**Your objective:** Write out every entry exactly as given, but omit the pictures.

---- Records to use

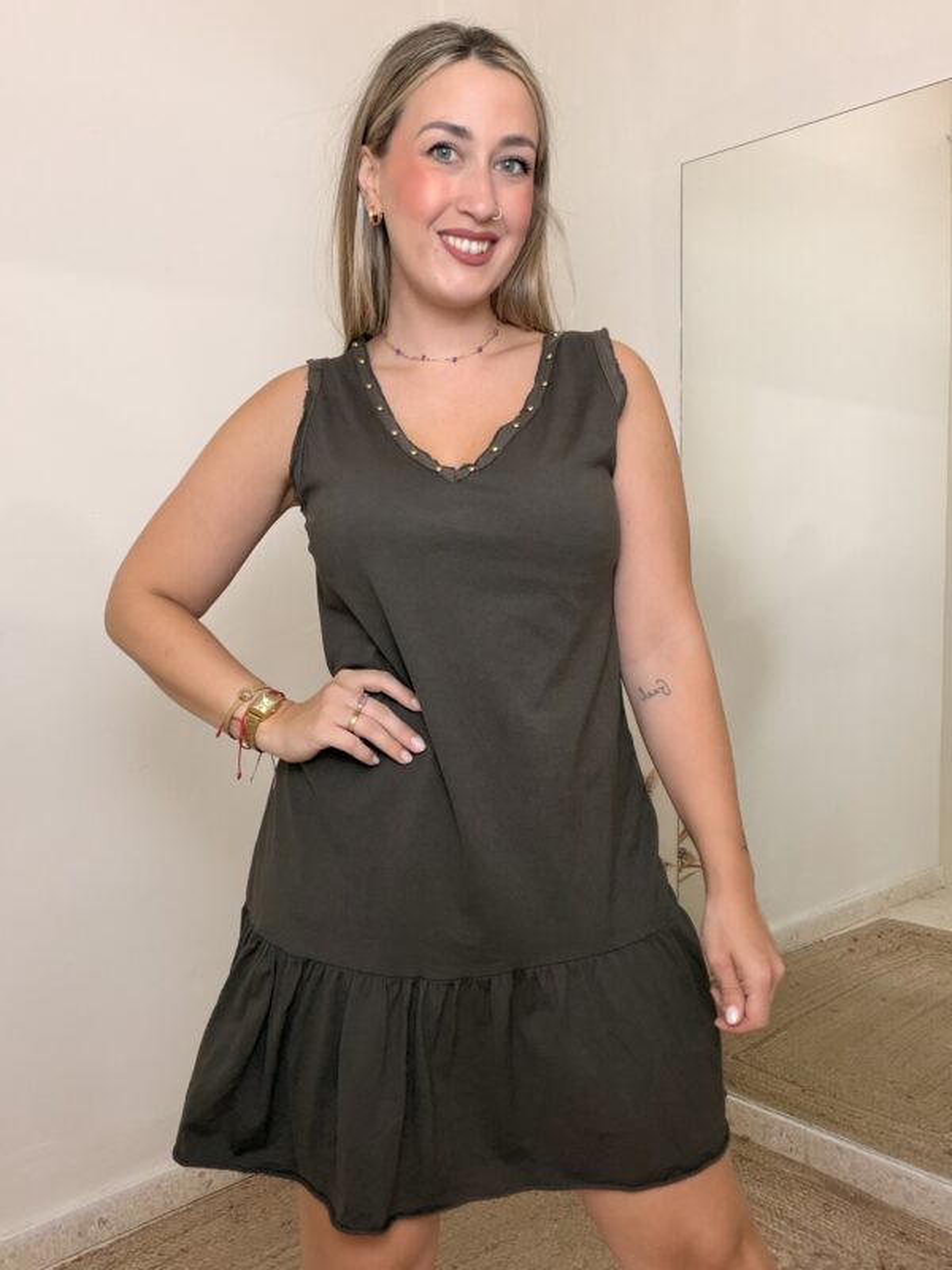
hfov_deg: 46.8
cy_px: 635
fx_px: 1100
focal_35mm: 30
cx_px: 476
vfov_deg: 60.0
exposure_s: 1/50
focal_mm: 2.71
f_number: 1.9
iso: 100
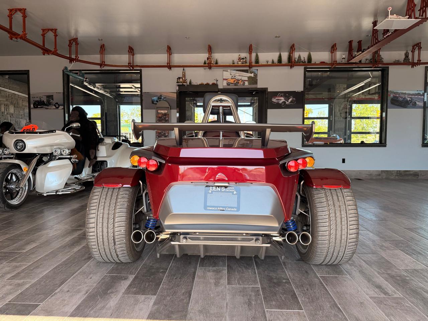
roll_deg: -0.7
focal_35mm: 24
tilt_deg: -2.9
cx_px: 214
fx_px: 297
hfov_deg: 71.6
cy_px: 160
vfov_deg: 56.8
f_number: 1.78
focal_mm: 6.76
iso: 100
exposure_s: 1/389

--------

**Exercise response:**
hfov_deg: 46.8
cy_px: 635
fx_px: 1100
focal_35mm: 30
cx_px: 476
vfov_deg: 60.0
exposure_s: 1/50
focal_mm: 2.71
f_number: 1.9
iso: 100
roll_deg: -0.7
focal_35mm: 24
tilt_deg: -2.9
cx_px: 214
fx_px: 297
hfov_deg: 71.6
cy_px: 160
vfov_deg: 56.8
f_number: 1.78
focal_mm: 6.76
iso: 100
exposure_s: 1/389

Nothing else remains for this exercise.